Stephan Elliot nasceu em 1964, portanto, cresceu em meio a uma cultura que predominava nos anos de 1970, muito machista onde a homossexualidade não era tolerada e ninguém sofria nem um tipo de punição por agredir um homossexual, mas o sexo entre homens rendia uma pena de 14 anos de prisão, além de uma surra que era maior do que os anos de cadeia. E quando alguém era vitimado fatalmente, a polícia simplesmente encerrava o caso como suicídio ou morte por acidente.

Ainda assim, haviam lugares clandestinos onde homens se apresentavam vestidos de drag queen e a partir dos anos de 1980, eles começaram a tomar coragem para se expor e fazer apresentações em locais públicos mesmo com os ataques frequentes, o que era ainda pior fora da cidade de Sidney.

Stephan escreveu o filme com base em personagens reais que conheceu nas noites da cidade e até mesmo de experiências pessoais ao sair da bolha em que vivia, como demonstrado no filme na cena em que uma mulher diz que os personagens não poderiam ficar dentro de um bar, que lá não era um lugar para eles.

Essa experiência serviu para um primeiro rascunho do filme.
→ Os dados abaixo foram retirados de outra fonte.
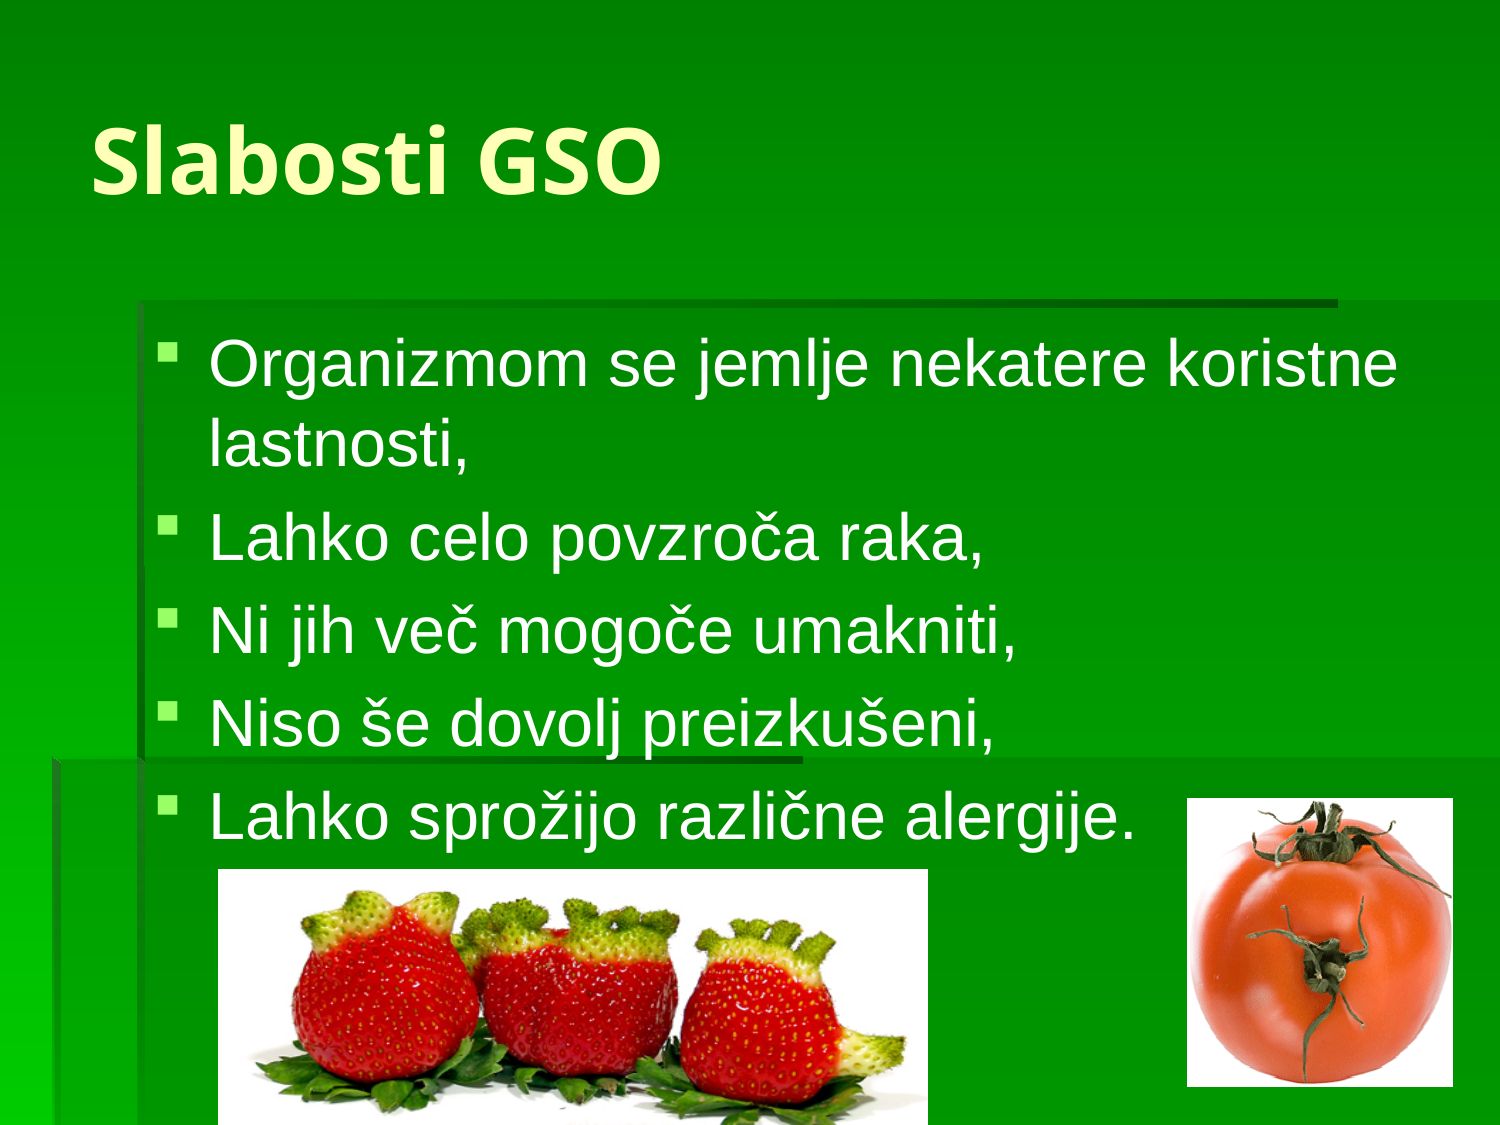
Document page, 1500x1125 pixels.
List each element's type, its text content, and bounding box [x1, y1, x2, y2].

list Organizmom se jemlje nekatere koristne lastnosti, Lahko celo povzroča raka, Ni jih več mogoče umakniti, Niso še dovolj preizkušeni, Lahko sprožijo različne alergije. [137, 312, 1451, 1000]
title Slabosti GSO [75, 40, 1451, 275]
picture [218, 869, 928, 1125]
picture [1187, 798, 1453, 1087]
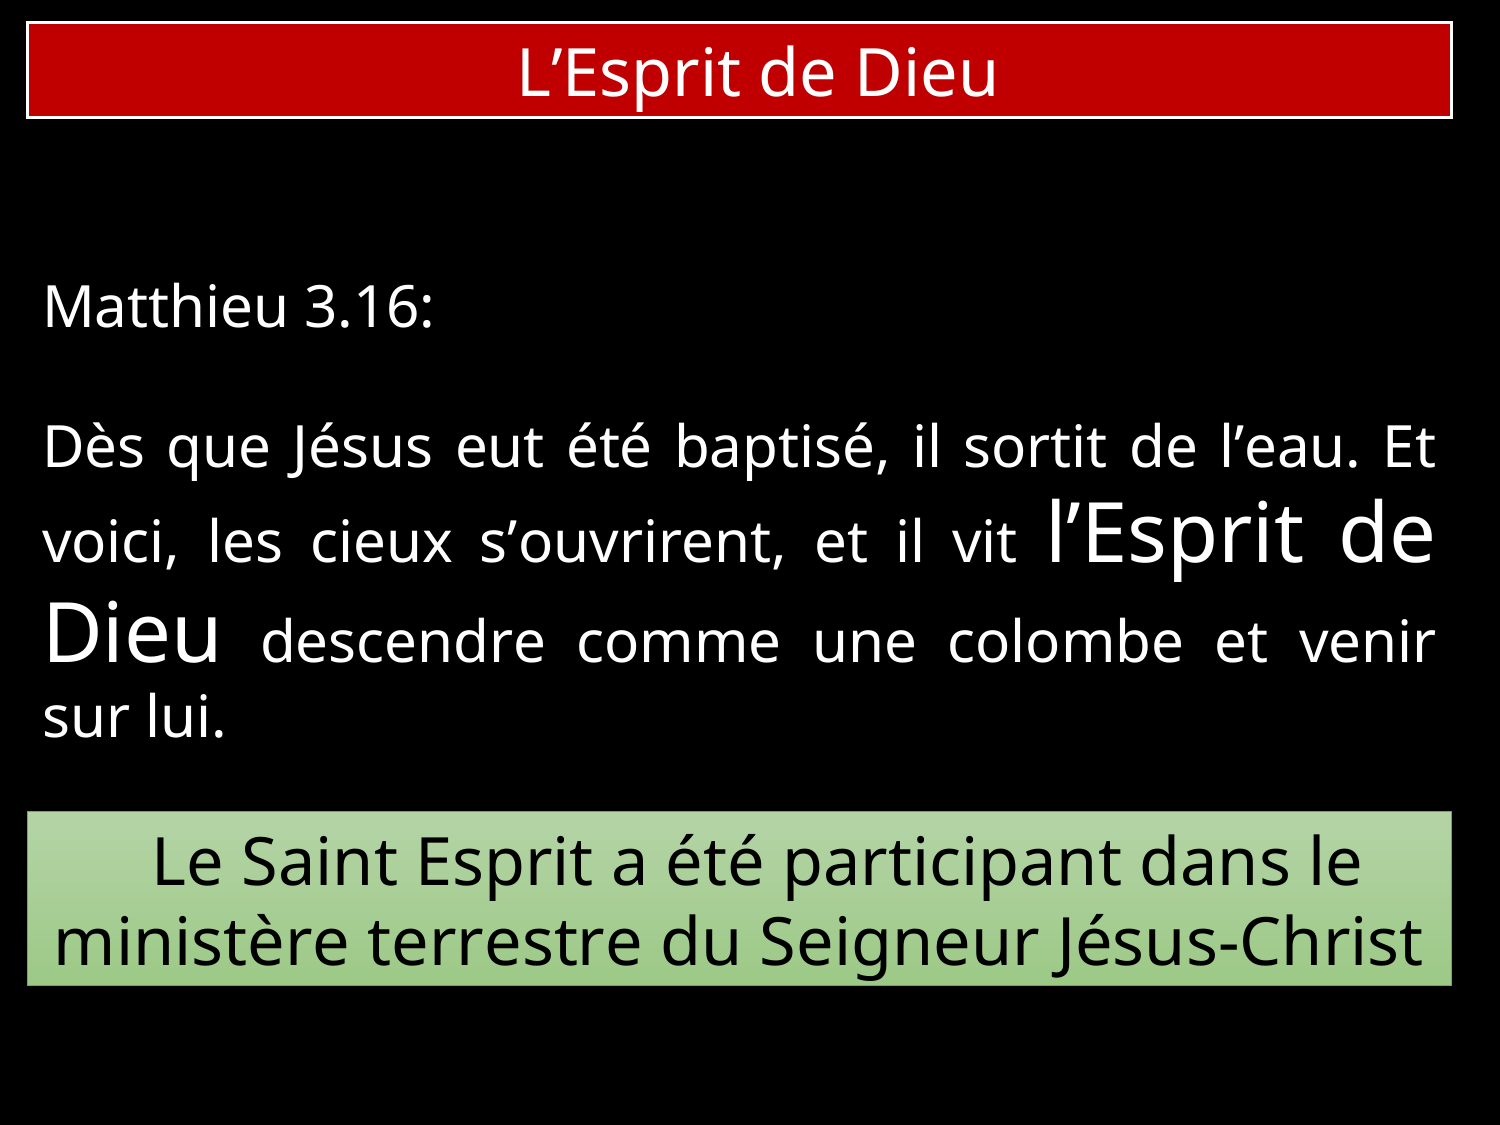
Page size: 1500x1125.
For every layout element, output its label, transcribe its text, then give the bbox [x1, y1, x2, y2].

text_box Le Saint Esprit a été participant dans le ministère terrestre du Seigneur Jésus-Christ [27, 811, 1452, 986]
text_box L’Esprit de Dieu [27, 22, 1452, 118]
text_box Matthieu 3.16: Dès que Jésus eut été baptisé, il sortit de l’eau. Et voici, les cieux s’ouvrirent, et il vit l’Esprit de Dieu descendre comme une colombe et venir sur lui. [27, 261, 1452, 757]
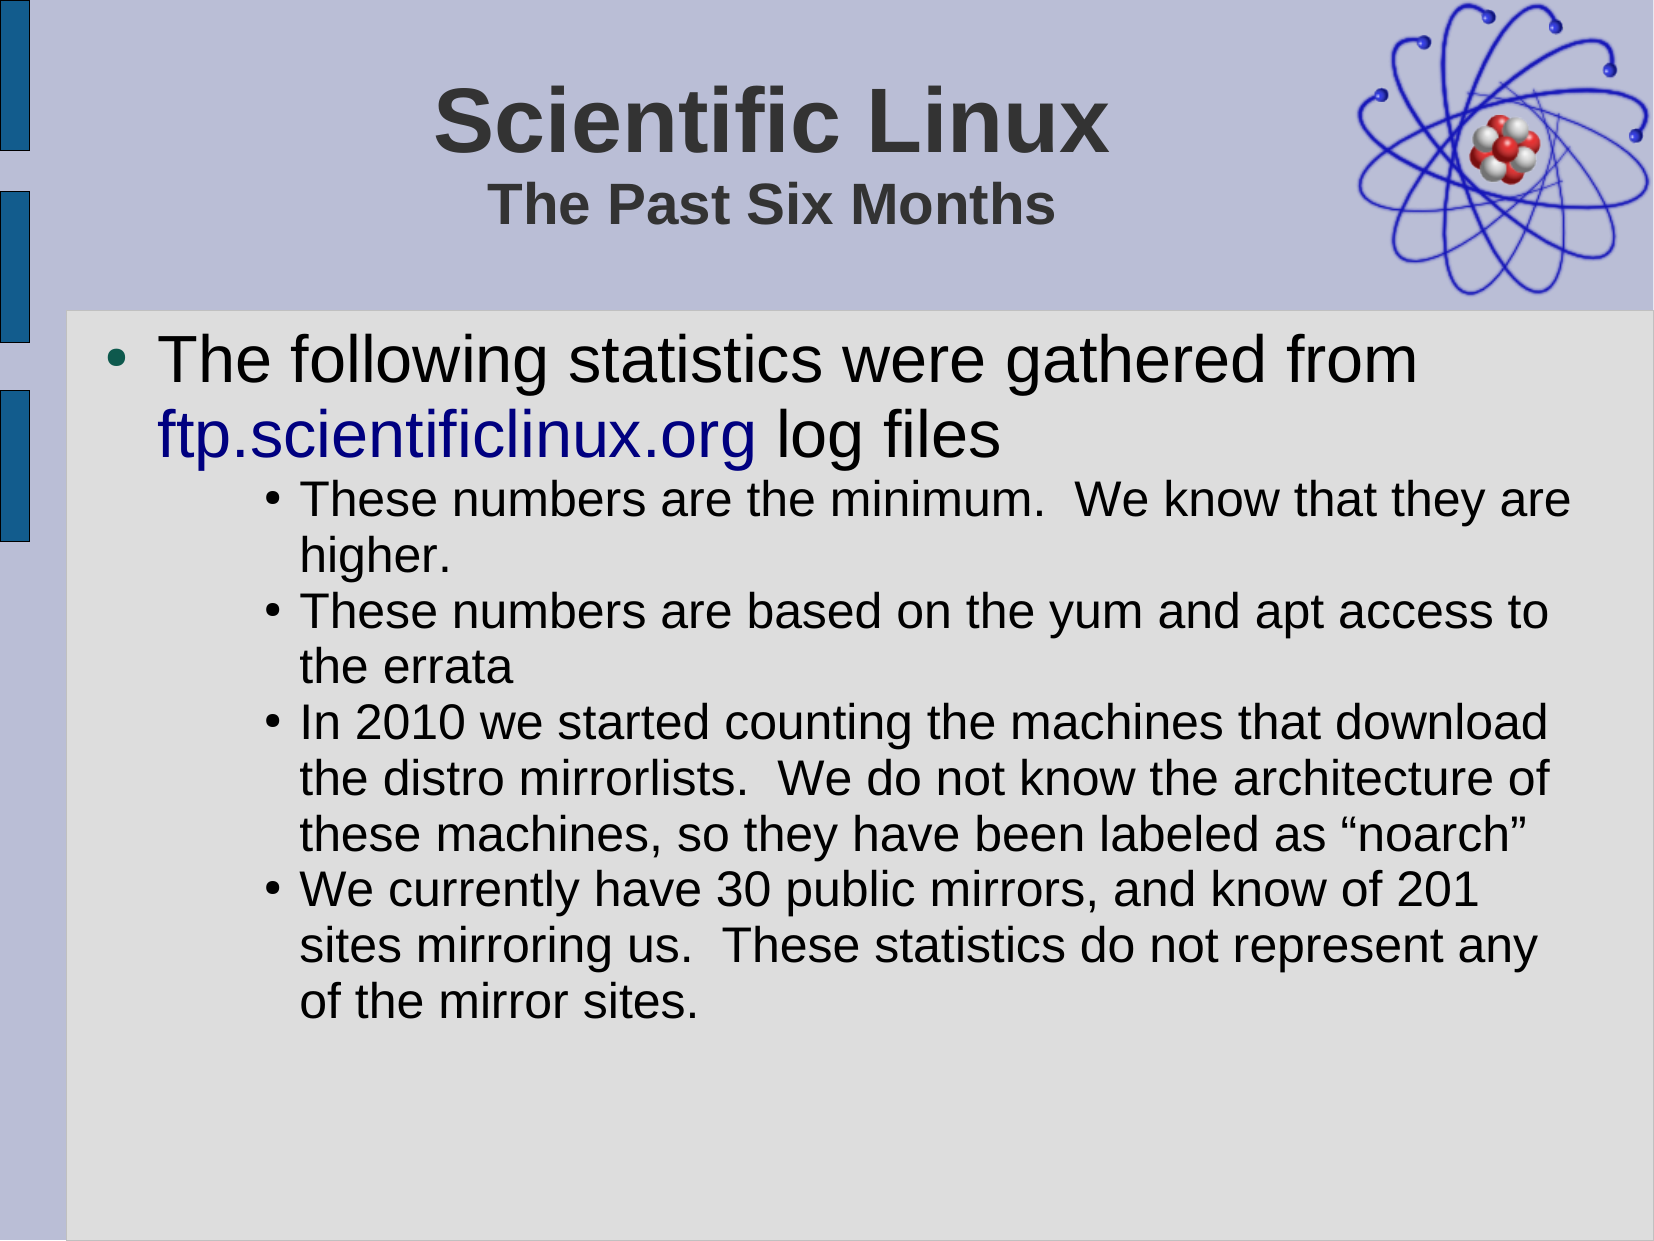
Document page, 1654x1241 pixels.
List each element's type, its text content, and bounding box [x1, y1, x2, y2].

list The following statistics were gathered from ftp.scientificlinux.org log files These numbers are the minimum. We know that they are higher. These numbers are based on the yum and apt access to the errata In 2010 we started counting the machines that download the distro mirrorlists. We do not know the architecture of these machines, so they have been labeled as “noarch” We currently have 30 public mirrors, and know of 201 sites mirroring us. These statistics do not represent any of the mirror sites. [86, 321, 1576, 1045]
title Scientific Linux The Past Six Months [82, 49, 1353, 257]
picture [1353, 0, 1654, 301]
Depois ele foi atrás de uma das drag queens que via sempre nas noites, a Cindy Pastel, que ao acabar a sua apresentação não quis conversar, mas lhe passou seu endereço para que conversassem outro dia. Foi quando Stephan descobriu que Cindy tinha um filho pequeno e resolveu reescrever o roteiro.

Ele sabia que para abordar temas sérios e provocativos teria que usar de alguns apelos, isso ficou a cargo do figurino extravagante e inovador que foram desenhados por Lizzy Gardiner e Tim Chappel que receberam um Óscar pelo trabalho, além de uma boa trilha sonora. As canções pop e disco dos anos 1970 e 1980 deram ainda mais energia e vida à narrativa. Teve ABBA, Village People... e obviamente não poderia faltar o hino I Wil Survive de Gloria Gaynor.

Cada um tem uma personalidade distinta, Anthony, a drag Mitzi, foi interpretado por Hugo Weaving é o que mantém o equilíbrio entre o trio, pois Adam, a drag Felícia, que foi interpretado por Guy Pearce faz o tipo espalhafatoso que não consegue passar desapercebibo e Bernadette que foi interpretada por Terence Stamp, é uma mulher transexual, a mais elegante de todos.

Os personagens descobrem no caminho que a mulher que os contratou é mãe do filho de Anthony, que ainda não o conhece pessoalmente. Até chegar ao destino eles passam por diversas situações, o ônibus quebra e os três artistas ficam a mercê da sorte em meio ao deserto. Conseguem ajuda de Bob que conserta o veículo e passa a viajar com o trio e acaba se apaixonando por Bernadete.

O filme é apresentado como comédia, mas na verdade é triste. O tema que conduz toda a trama é o medo que ronda permanentemente os três homens durante todo o trajeto. Tem humor, mas é um filme profundamente emocional. Pois, os personagens enfrentam rejeições e incertezas, mas encontram consolo um no outro, mostrando que família pode ser algo construído por laços de escolha.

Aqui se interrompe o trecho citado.